Frontière…

« On se battait dans les montagnes, et le soir, nous pouvions apercevoir les éclairs de l’artillerie. Parfois, dans l’obscurité, nous entendions des régiments passer sous nos fenêtres avec des canons traînés par des tracteurs. La nuit, le mouvement était intense.

Les vignes étaient clairsemées, dénudées, et toute la campagne était mouillée et brune, tuée par l’automne. Tout petit et assis entre deux généraux nous apercevions souvent le roi Vittorio Emanuele derrière les vitres de sa voiture qui filait très vite. Il circulait ainsi presque chaque jour pour voir comment allaient les choses. Et les choses allaient très mal. »

Ernest Hemingway « L’adieu aux armes« 

En écrivant entre 1927 et 1929 son célèbre roman L’adieu aux armes le grand écrivain américain Ernest Hemingway 1899-1961 ne s’imaginait pas qu’il allait élever un monument utile à la compréhension des lieux et des paysages constituant l’actuelle frontière Italie-Slovénie.

Avec L’adieu aux armes Hemingway a immortalisé avec talent ce qui fut un des pires champs de bataille de la Première Guerre Mondiale.

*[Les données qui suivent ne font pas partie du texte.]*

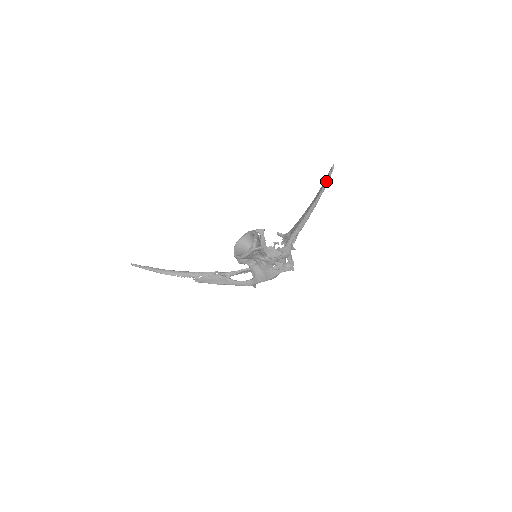
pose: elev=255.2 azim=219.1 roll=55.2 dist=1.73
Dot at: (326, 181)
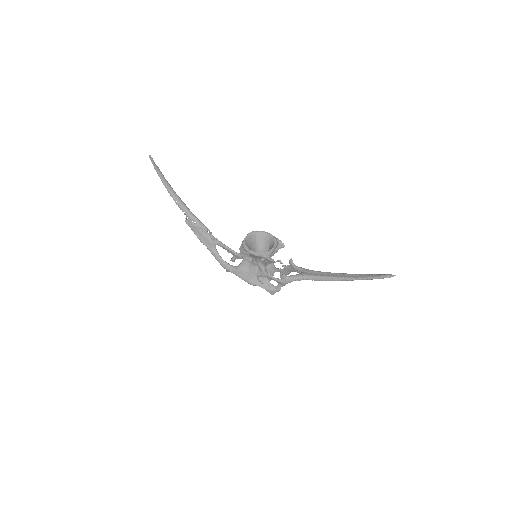
Dot at: (376, 277)
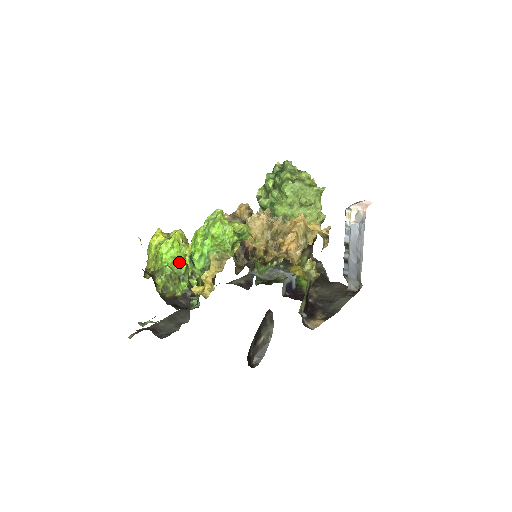
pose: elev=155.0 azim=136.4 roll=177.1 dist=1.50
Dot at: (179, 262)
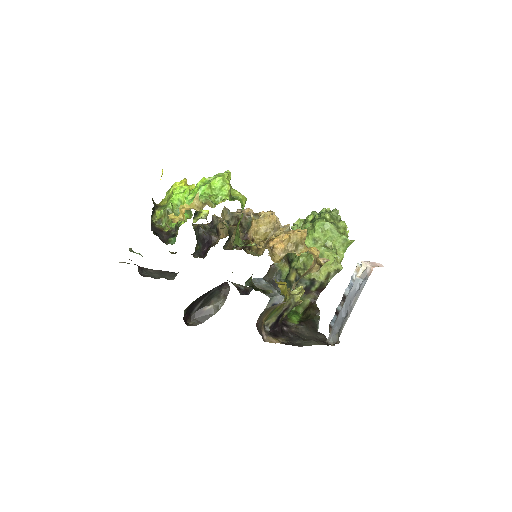
Dot at: occluded
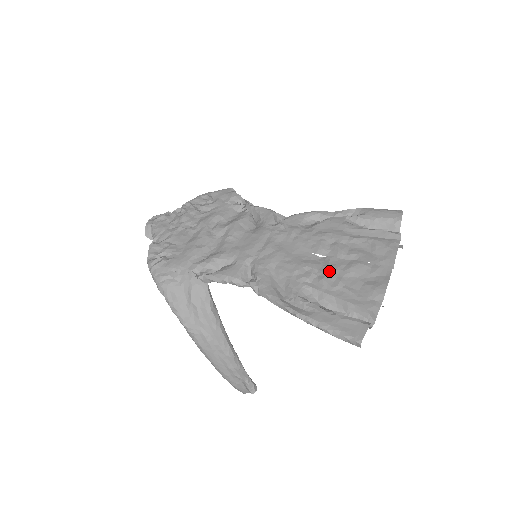
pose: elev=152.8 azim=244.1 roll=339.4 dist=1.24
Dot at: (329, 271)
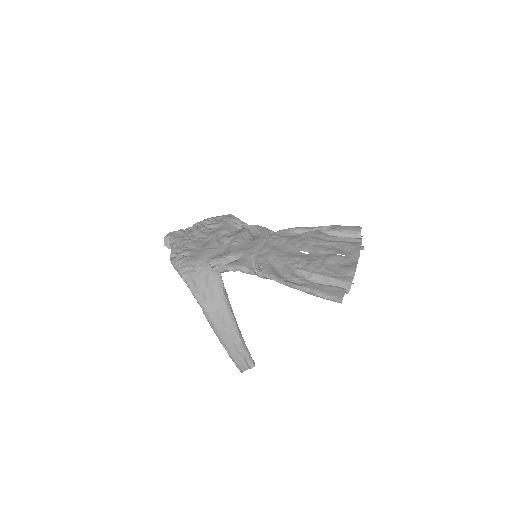
Dot at: (314, 260)
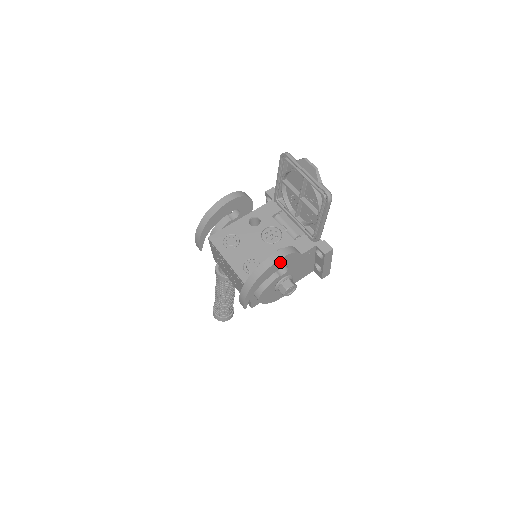
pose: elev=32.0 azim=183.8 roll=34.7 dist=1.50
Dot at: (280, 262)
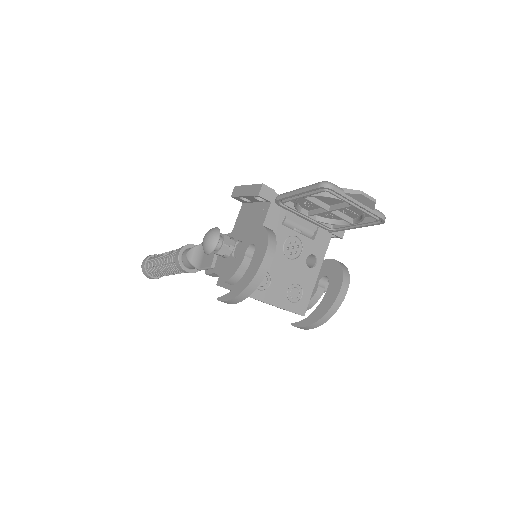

Entre le 24 mai 1915 et le 28 octobre 1917 les combats de positions et de tranchées sur le front austro-italien de Isonzo et du Karst firent un million de morts.

La frontière moderne entre la Sérénissime République de Venise et l’Empire des Habsbourg ne date que de 1521. Toute la section comprise entre le Natisone et le col du Predil a subi très peu de changements jusqu’à la Première Guerre Mondiale.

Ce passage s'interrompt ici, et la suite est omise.